I haven’t seen any evidence that the body “knows” it’s storing toxins in fat and prevents weight loss to avoid their dispersal into circulation, though. If that’s the case, and the body is “smart,” it goes both ways: if you eat a weight loss diet replete in liver-supportive nutrients and maintain a healthy lifestyle, the body should “know” it can burn fat without overloading itself with toxins. I’m talking about:
N-acetyl-cysteine.
Choline.
Milk thistle.
Various phytonutrients from colorful fruits and veggies, spices like ginger and curcumin and garlic.
Plenty of exercise and sleep.
A month-long fast consisting of lemon, water, cayenne pepper, and activated maple syrup.
I’m kidding about one of those (it shouldn’t be hard to guess which).

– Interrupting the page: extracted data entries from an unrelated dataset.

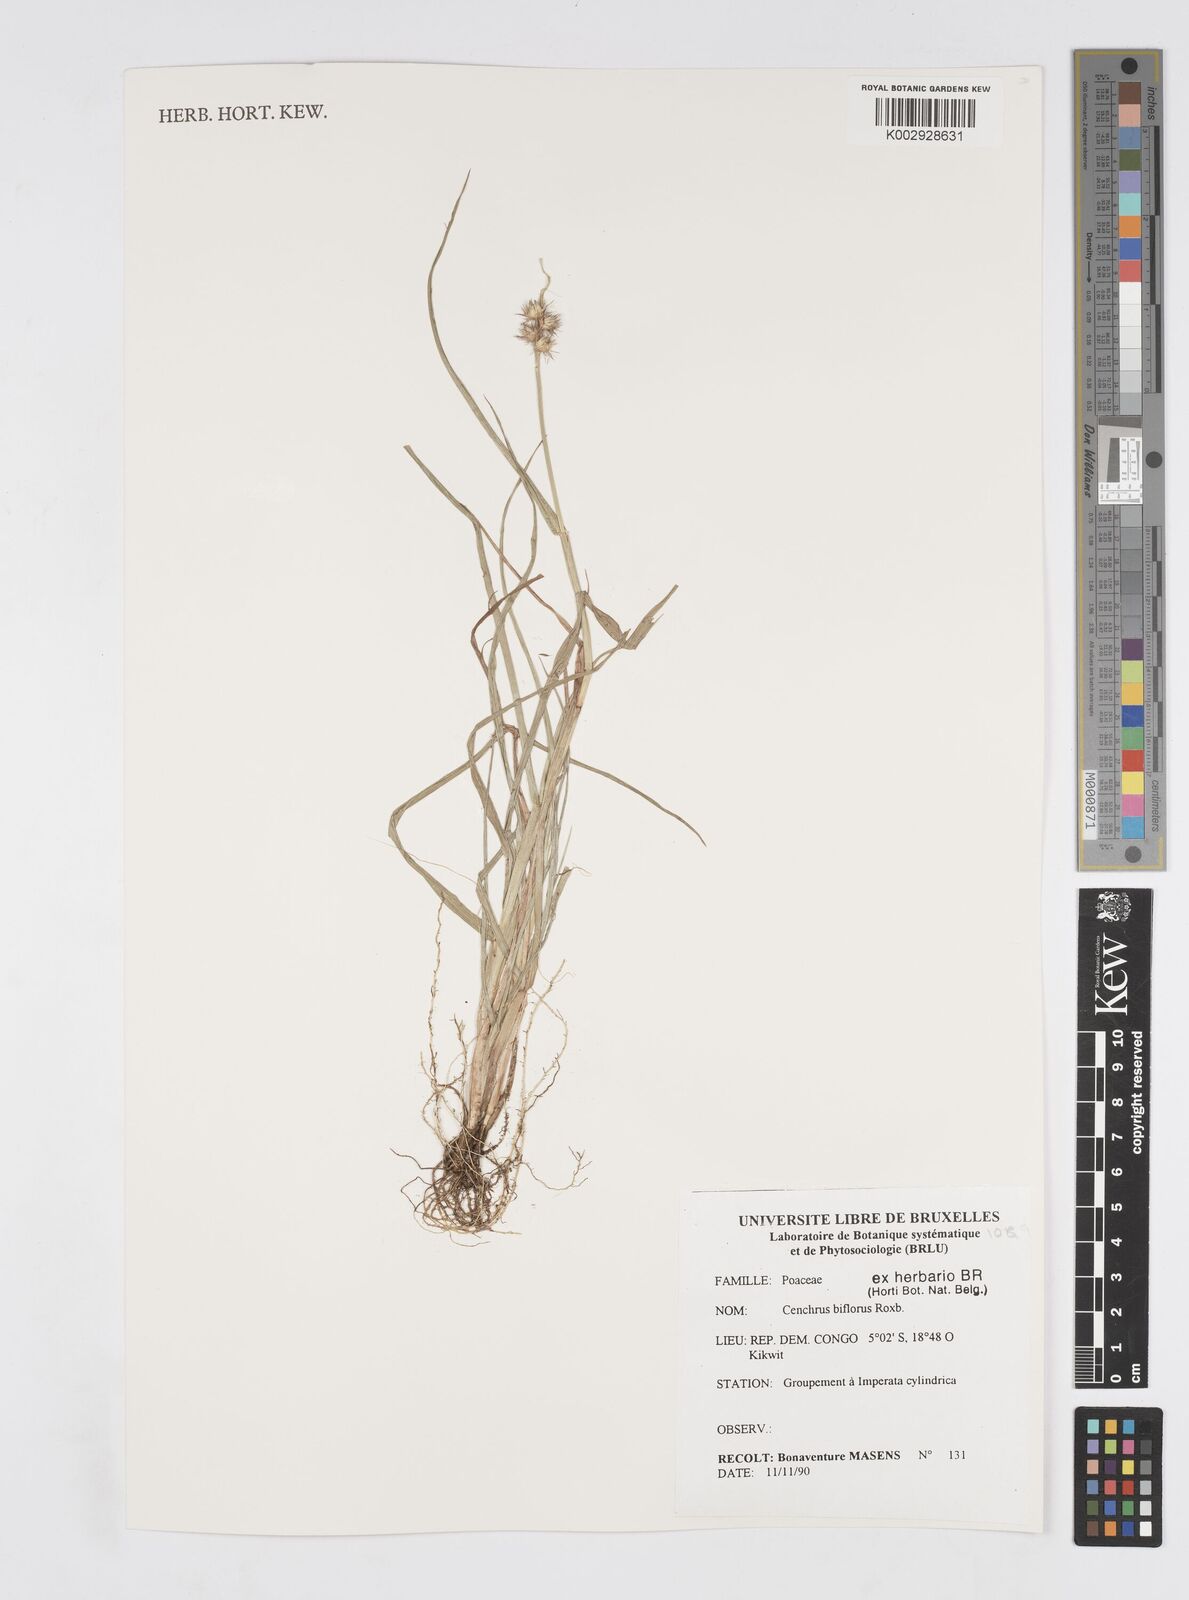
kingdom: Plantae
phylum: Tracheophyta
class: Liliopsida
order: Poales
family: Poaceae
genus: Cenchrus
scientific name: Cenchrus biflorus
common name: Indian sandbur
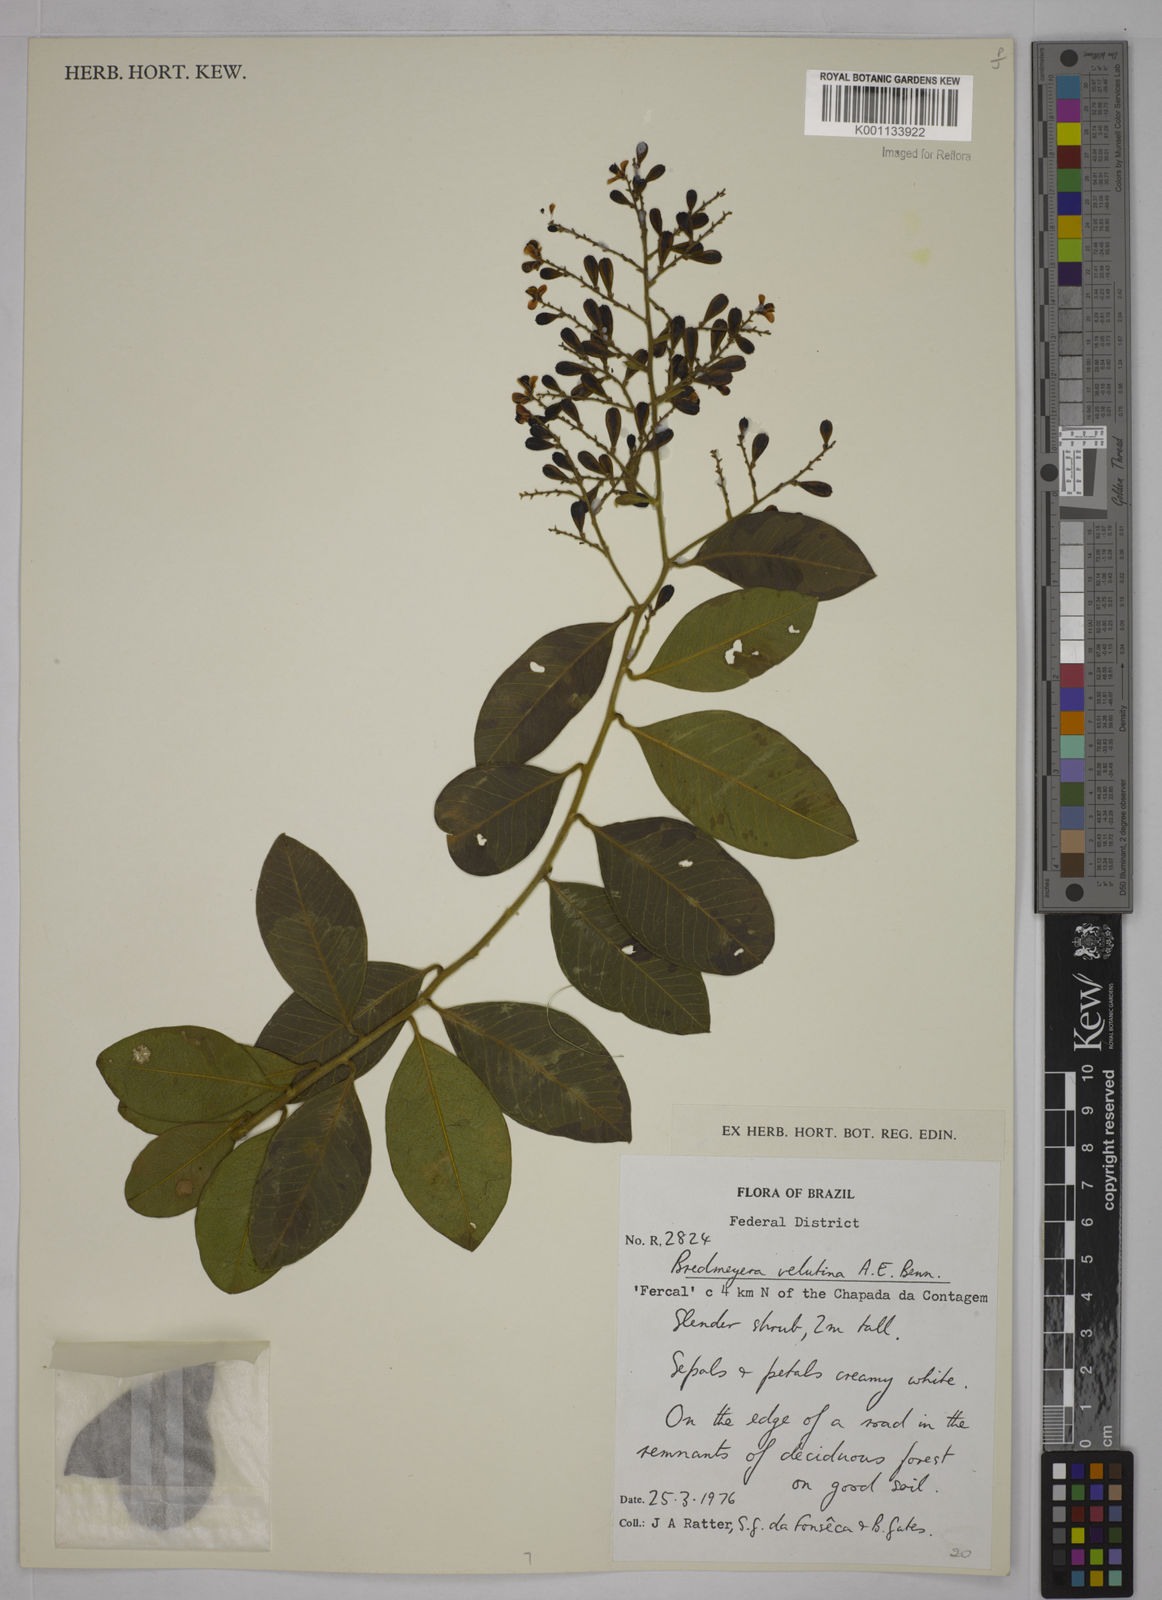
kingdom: Plantae
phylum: Tracheophyta
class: Magnoliopsida
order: Fabales
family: Polygalaceae
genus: Bredemeyera
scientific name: Bredemeyera hebeclada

But seriously: don’t worry about fat loss released toxins, or toxins inhibiting fat loss. I mean, what’s your other option? Accumulating even more body fat to act as reservoir for dangerous pollutants? It’s silly. Fat loss is consistently and almost unanimously linked to a bevy of health benefits. That research is conclusive. It’s vindicated. If you’re reading this and following a Primal Blueprint lifestyle, you’ve probably shed some body fat. Has it helped you or hurt you? Has it improved your quality of life or hampered it?
Exactly.
Thanks for reading, all. Take care. Be well.